I have to admit I’ve always thought highly of myself. I am, after all, the smartest person I know – the font of all wisdom. But I’ve always thought that I was underappreciated by others. Week after week, I offer practical, sound advice for life and livelihood, but it seemed as if hardly anyone noticed.
Apparently, I’ve underestimated my fan base. There are those who look to me for guidance.
I know this now because I received the following email message last week:
“I saw here that you've written tips for lawyers. If you’ll be covering similar topics in the future, such as marketing strategies for law firms, I’d love to be a source or contribute a unique article.
“Are you taking pitches?”
I don’t take pitches – I hit them out of the park.
Still, it was nice to know that someone recognized my expertise. As you may recall, the column mentioned in the email suggested that lawyers pretend to be their own clients and write gushing online reviews about themselves. It’s only natural that someone in the marketing field would be inspired by that kind of advice.
Clearly, I don’t need any outside help.
Now I know some of you are wondering who my correspondent is and want to hire him because of his ability to recognize greatness. That’s only natural.
But I figure someone as good at marketing as that should be able to find clients on his own. I’m sure he’d agree.
Witch trial? I’ve seen many thousands of employment harassment and discrimination lawsuits over the years, so I’m not easily impressed by tales of woe.
I am now impressed.
It’s going to be pretty hard to beat – in a depressing sort of way – the tale told last week that was assumed to be true by a federal court in Pennsylvania because it was considering a motion for summary judgment. The case is Zurchin v.
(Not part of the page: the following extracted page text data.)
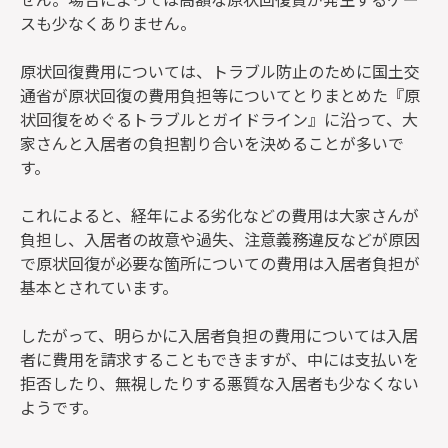
スも少なくありません。
原状回復費用については、トラブル防止のために国土交
通省が原状回復の費用負担等についてとりまとめた『原
状回復をめぐるトラブルとガイドライン』に沿って、大
家さんと入居者の負担割り合いを決めることが多いで
す。
これによると、経年による劣化などの費用は大家さんが
負担し、入居者の故意や過失、注意義務違反などが原因
で原状回復が必要な箇所についての費用は入居者負担が
基本とされています。
したがって、明らかに入居者負担の費用については入居
者に費用を請求することもできますが、中には支払いを
拒否したり、無視したりする悪質な入居者も少なくない
ようです。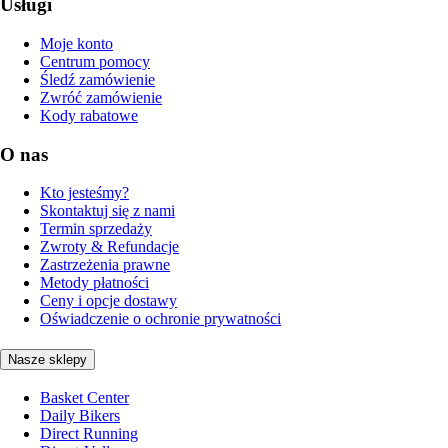
Usługi
Moje konto
Centrum pomocy
Śledź zamówienie
Zwróć zamówienie
Kody rabatowe
O nas
Kto jesteśmy?
Skontaktuj się z nami
Termin sprzedaży
Zwroty & Refundacje
Zastrzeżenia prawne
Metody płatności
Ceny i opcje dostawy
Oświadczenie o ochronie prywatności
Nasze sklepy
Basket Center
Daily Bikers
Direct Running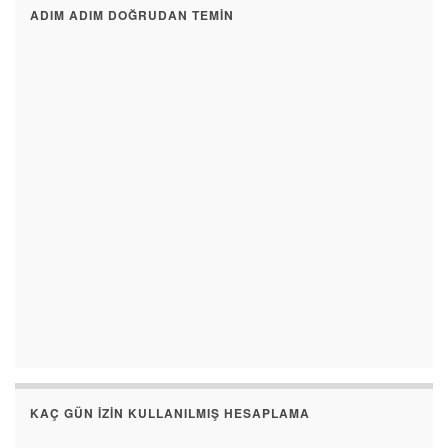
ADIM ADIM DOĞRUDAN TEMIN
KAÇ GÜN İZIN KULLANILMIŞ HESAPLAMA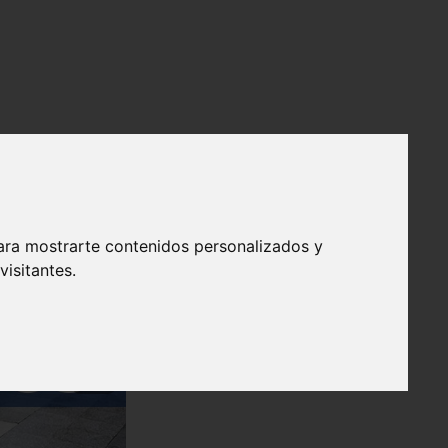
ara mostrarte contenidos personalizados y
isitantes.
❯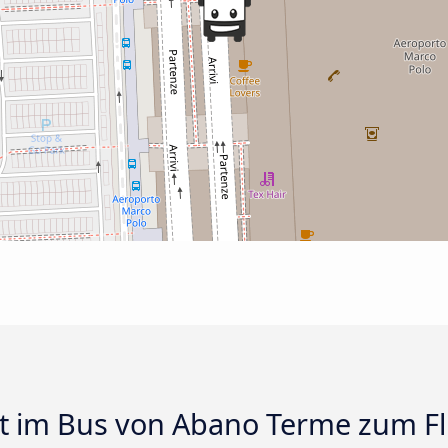
t im Bus von Abano Terme zum F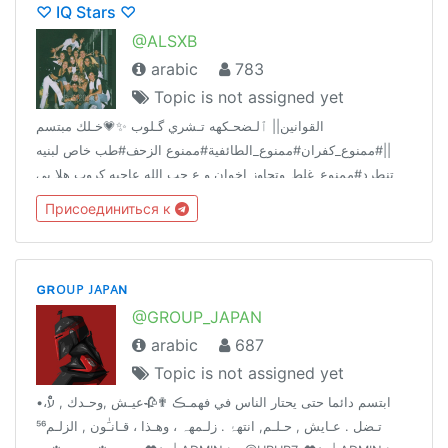
♡ IQ Stars ♡
@ALSXB
arabic
783
Topic is not assigned yet
القوانين|| ٱلـضحـكهه تـشري گـلوب ✨💗خـلك مبتسم
||#ممنوع_كفران#ممنوع_الطائفية#ممنوع الزحف#طب خاص لبنيه
تنطرد#ممنوع_غلط_وتجاوز اخوان و ع حب الله عاجبه كروب هلا بي
يسولف ونصير اصدقاء ماعاجبه الله ويااا
Присоединиться к
ɢʀᴏᴜᴘ ᴊᴀᴘᴀɴ
@GROUP_JAPAN
arabic
687
Topic is not assigned yet
•ابتسم دائما حتى يحتار الناس في فهمـڪ ✟🥀عيـﺶ ,وحـدك , עًْْ،
تـضل . عـايش , حـلـم, انتهۂ . زلـمهہ ، وهـذا ، قـانـَٰون , الزلـم⁵⁶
Ambridge Area School District and you really need to read it to get the full horror of the situation.
Apparently, at least according to the plaintiff who had been hired as Superintendent of a school district, members of a school board decided to create a hostile work environment. This included swearing at her and threatening her.
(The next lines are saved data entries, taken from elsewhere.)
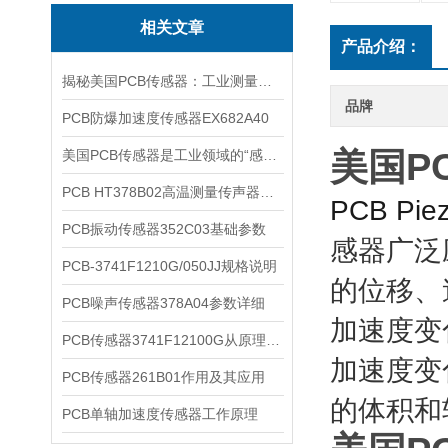
相关文章
产品介绍：
揭秘美国PCB传感器：工业测量的全能王
品牌
PCB防爆加速度传感器EX682A40
美国P
美国PCB传感器是工业领域的“感知先锋”
PCB HT378B02高温测量传声器系统的详细介绍
PCB Pi
PCB振动传感器352C03基础参数
感器广泛
PCB-3741F1210G/050JJ规格说明
的位移、
PCB噪声传感器378A04参数详细
加速度变
PCB传感器3741F12100G从原理到应用
加速度变
PCB传感器261B01作用及其应用
的体积和
PCB单轴加速度传感器工作原理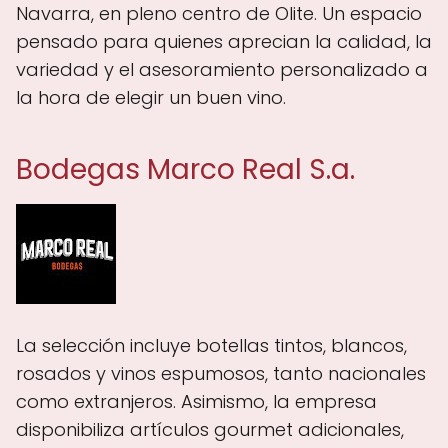
Navarra, en pleno centro de Olite. Un espacio
pensado para quienes aprecian la calidad, la
variedad y el asesoramiento personalizado a
la hora de elegir un buen vino.
Bodegas Marco Real S.a.
La selección incluye botellas tintos, blancos,
rosados y vinos espumosos, tanto nacionales
como extranjeros. Asimismo, la empresa
disponibiliza artículos gourmet adicionales,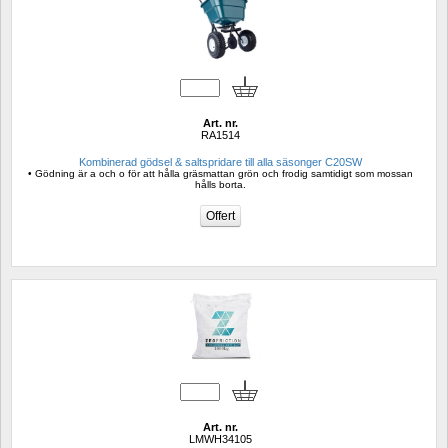
Art. nr.
RA1514
Kombinerad gödsel & saltspridare till alla säsonger C20SW
• Gödning är a och o för att hålla gräsmattan grön och frodig samtidigt som mossan 
hålls borta.
Art. nr.
LMWH34105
And when that didn’t work, “plaintiff was publicly and falsely accused of running a meth lab and engaging in Satanic worship.”
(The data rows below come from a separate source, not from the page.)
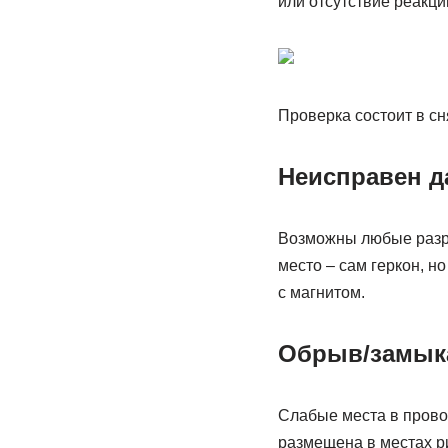
или отсутствие реакци
Проверка состоит в сн
Неисправен д
Возможны любые разру
место – сам геркон, н
с магнитом.
Обрыв/замыка
Слабые места в провод
размещена в местах р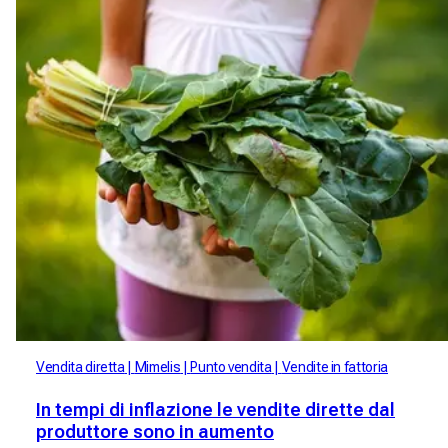
Vendita diretta
Mimelis
Punto vendita
Vendite in fattoria
In tempi di inflazione le vendite dirette dal
produttore sono in aumento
Apparently just questioning the plaintiff’s competence was too boring.
If you’re ever in the Ambridge area, I suggest taking in a school board meeting. They’ve got to be fascinating. Just make sure you can’t be accused of being a witch.
Headline of the week. The Pennsylvania case wasn’t the only example of the supernatural in court last week. The New Haven Register offered this story: “Decapitated chickens found in courthouse.”
No, they weren’t running around like something.
According to the news report, headless chickens are used for spells to protect people from being found guilty. There was no indication as to whether it worked.
There was also no explanation of how someone could smuggle headless chickens into a courthouse and put them under a courtroom bench without being noticed.
I’m thinking it happened during a really boring trial.
I’m guessing there are some local Yale students chuckling over this.